Un hydrocarbure omniprésent dans l’écosystème fragile
À première vue, le labyrinthe de mangroves qui s’étend du golfe de Guinée jusqu’aux confins de Port Harcourt semble intact. Pourtant, il suffit d’effleurer l’eau brunâtre pour sentir s’échapper une pellicule irisée : le pétrole brut a définitivement infiltré la matrice biologique du delta du Niger. Depuis l’ouverture du champ d’Oloibiri en 1956, quelque 7 000 km de pipelines quadrillent la région et y déversent, au moindre soubresaut, des nappes de brut aussi discrètes qu’inextinguibles. Selon un rapport du Programme des Nations unies pour l’environnement, plus de 18 millions de litres se sont ainsi répandus entre 2011 et 2017, contaminant les nappes phréatiques et accroissant la salinité des terres agricoles.
L’entretien des oléoducs, angle mort de la gouvernance énergétique
La plupart des tronçons ont dépassé leur durée de vie nominale sans qu’aucun programme de modernisation crédible ne soit mis en œuvre. Les opérateurs invoquent l’insécurité chronique pour justifier l’inaction, tandis que l’Agence nationale de détection des fuites peine à disposer d’un budget annuel supérieur à celui d’une petite municipalité. « La défaillance de la gouvernance locale alimente un cercle vicieux où la corruption bride tout investissement de long terme », observe Benjamin Augé, chercheur associé à l’Ifri. À Abuja, la réforme tant promise du secteur pétrolier – le Petroleum Industry Act – peine à se traduire dans les faits, en raison de querelles d’attribution de royalties entre État fédéral et gouvernements du delta.
La spirale socio-économique des raffinages clandestins
À la pollution s’ajoute une misère sociale qui, paradoxalement, trouve dans l’or noir le moyen de s’alimenter. Les communautés riveraines, privées de ressources halieutiques et agricoles, se tournent vers le raffinage artisanal de pétrole volé. Ces installations de fortune, chauffées au bois de mangrove, relarguent des vapeurs toxiques qui obscurcissent les villages côtiers. Moïse Gomis, correspondant pour RFI, rapporte la détresse de pêcheurs contraints de troquer leurs pirogues contre des bidons d’essence, faute de prises vendables. L’économie illégale se consolide d’autant plus que la demande de carburant bon marché demeure élevée : une « subvention invisible » qui mine les recettes fiscales de l’État et finance parfois des groupes armés.
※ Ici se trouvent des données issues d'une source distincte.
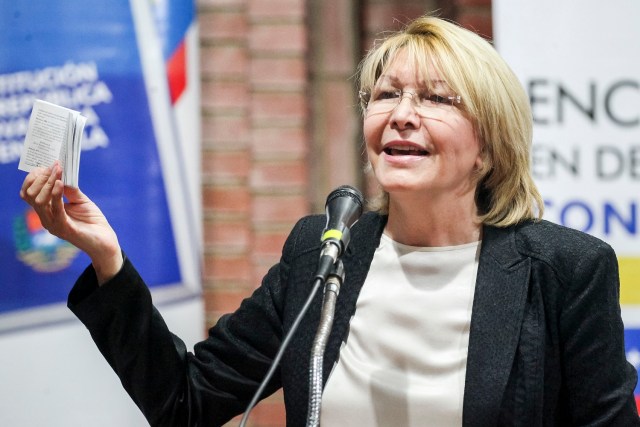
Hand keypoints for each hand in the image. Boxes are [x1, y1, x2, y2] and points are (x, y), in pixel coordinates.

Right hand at [20, 161, 122, 283]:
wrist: (105, 241)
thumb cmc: (93, 222)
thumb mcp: (80, 200)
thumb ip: (70, 189)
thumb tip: (62, 174)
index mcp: (47, 211)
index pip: (29, 193)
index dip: (35, 177)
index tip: (49, 164)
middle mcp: (45, 218)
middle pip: (30, 195)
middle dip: (41, 177)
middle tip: (54, 166)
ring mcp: (53, 224)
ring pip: (39, 201)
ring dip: (48, 183)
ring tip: (58, 171)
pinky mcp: (64, 228)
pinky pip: (55, 209)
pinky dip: (56, 194)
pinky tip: (60, 183)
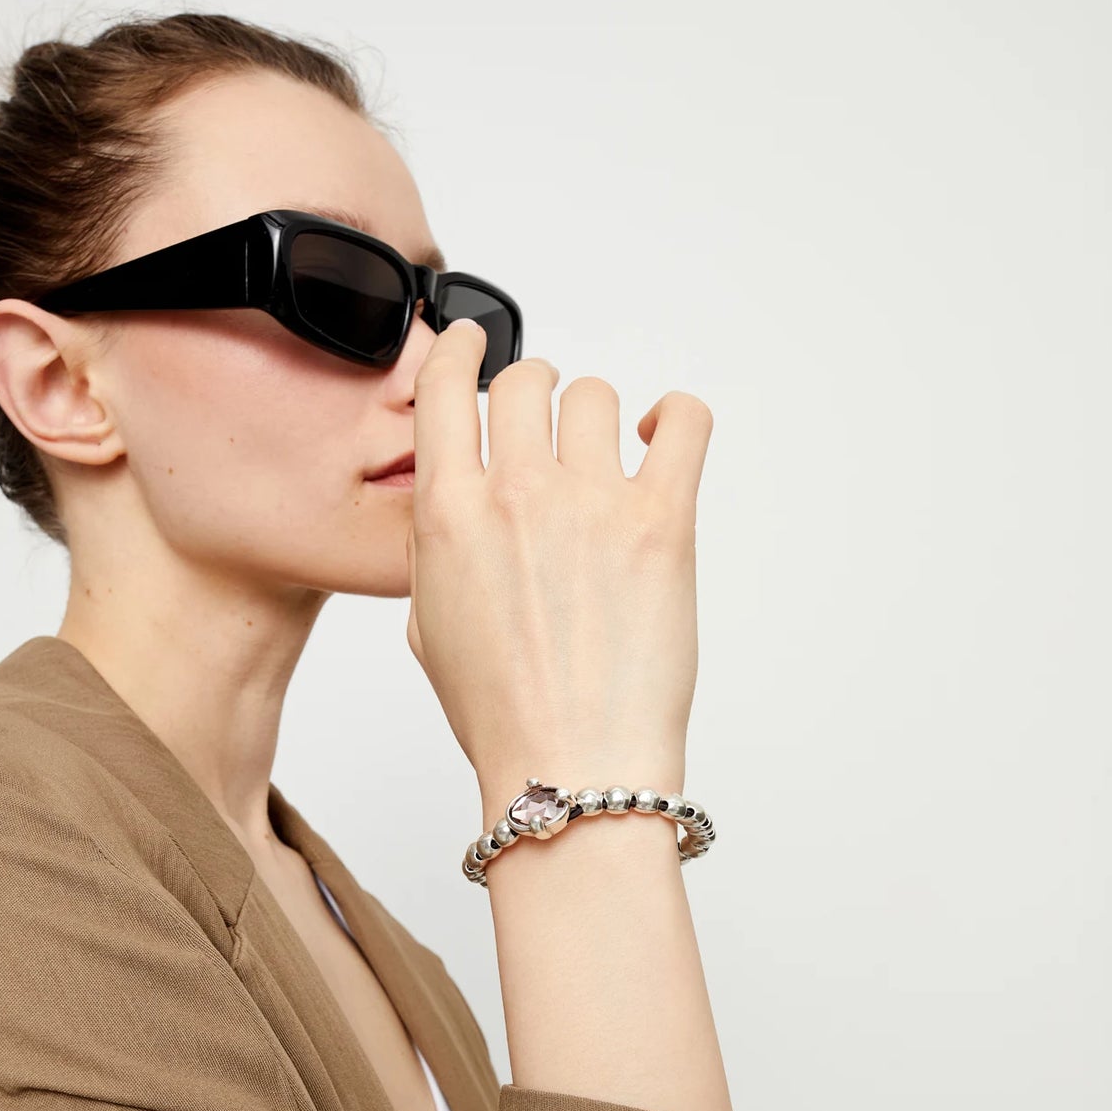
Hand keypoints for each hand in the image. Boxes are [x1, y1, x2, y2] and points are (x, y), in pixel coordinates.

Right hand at [403, 319, 713, 794]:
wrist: (571, 766)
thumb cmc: (503, 715)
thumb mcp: (429, 626)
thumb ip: (437, 546)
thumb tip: (456, 503)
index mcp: (448, 515)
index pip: (448, 388)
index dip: (461, 352)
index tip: (474, 344)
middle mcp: (517, 493)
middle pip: (527, 382)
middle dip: (536, 398)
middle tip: (550, 430)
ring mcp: (592, 502)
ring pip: (596, 397)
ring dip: (597, 421)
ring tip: (605, 464)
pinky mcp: (662, 520)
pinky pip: (683, 421)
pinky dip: (675, 417)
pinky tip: (662, 438)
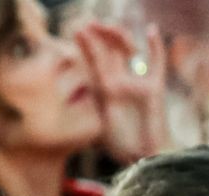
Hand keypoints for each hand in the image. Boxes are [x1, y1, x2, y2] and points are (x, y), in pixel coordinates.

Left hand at [73, 21, 168, 162]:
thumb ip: (82, 108)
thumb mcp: (91, 122)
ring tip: (108, 26)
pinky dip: (157, 47)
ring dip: (117, 35)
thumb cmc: (120, 148)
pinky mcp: (155, 89)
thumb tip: (52, 100)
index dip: (86, 44)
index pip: (94, 60)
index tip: (77, 31)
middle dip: (100, 34)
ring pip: (128, 51)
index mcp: (103, 89)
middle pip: (109, 50)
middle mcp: (119, 83)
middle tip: (89, 23)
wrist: (144, 159)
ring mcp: (137, 84)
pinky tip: (152, 29)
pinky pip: (157, 64)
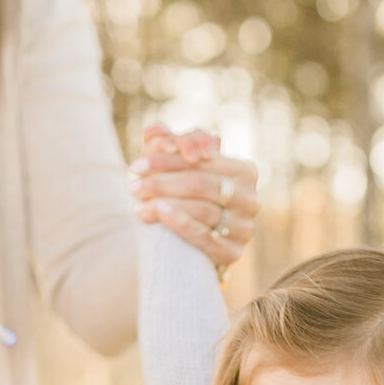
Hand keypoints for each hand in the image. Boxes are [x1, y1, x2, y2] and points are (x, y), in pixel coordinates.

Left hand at [130, 126, 260, 272]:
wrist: (195, 243)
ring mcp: (245, 227)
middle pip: (201, 184)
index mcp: (243, 171)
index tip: (137, 165)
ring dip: (165, 203)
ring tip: (138, 202)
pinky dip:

Responsabilités partagées et bataille judiciaire internationale
Face à l’ampleur du désastre, la société civile nigériane transpose désormais la lutte sur le terrain juridique. Le procès intenté à Londres contre Shell et sa filiale locale par plusieurs communautés ogoni poursuit l’ambition de faire reconnaître une responsabilité extraterritoriale des majors. Benjamin Bibas, journaliste spécialisé dans les droits humains, souligne que « l’issue dépassera le simple dédommagement financier ; elle pourrait créer un précédent pour l’ensemble des zones extractives africaines ». Dans le même temps, la Cour communautaire de la CEDEAO examine des requêtes similaires visant Eni et TotalEnergies, plongeant les diplomates européens dans une délicate posture entre soutien aux standards ESG et protection de leurs groupes nationaux.
Vers un nouveau pacte environnemental et sécuritaire ?
L’administration du président Bola Tinubu affirme vouloir coupler la sécurité énergétique nationale avec une stratégie de dépollution progressive. Un fonds spécial, alimenté par 3 % des profits déclarés au delta, doit financer la restauration des mangroves et le piégeage des gaz. Reste l’éternel problème de la transparence : sans audit indépendant, la défiance populaire persistera. Les diplomates européens, conscients que la stabilisation du delta conditionne l’acheminement de gaz nigérian vers les terminaux méditerranéens, multiplient les offres de coopération technique. Pour Benjamin Augé, « la réussite dépendra de la capacité d’Abuja à articuler cadre juridique, contrôle militaire des zones sensibles et partage équitable des revenus ». En clair, l’or noir doit cesser d’être une rente pour redevenir une ressource, faute de quoi la marée noire continuera de saper la crédibilité régionale du Nigeria.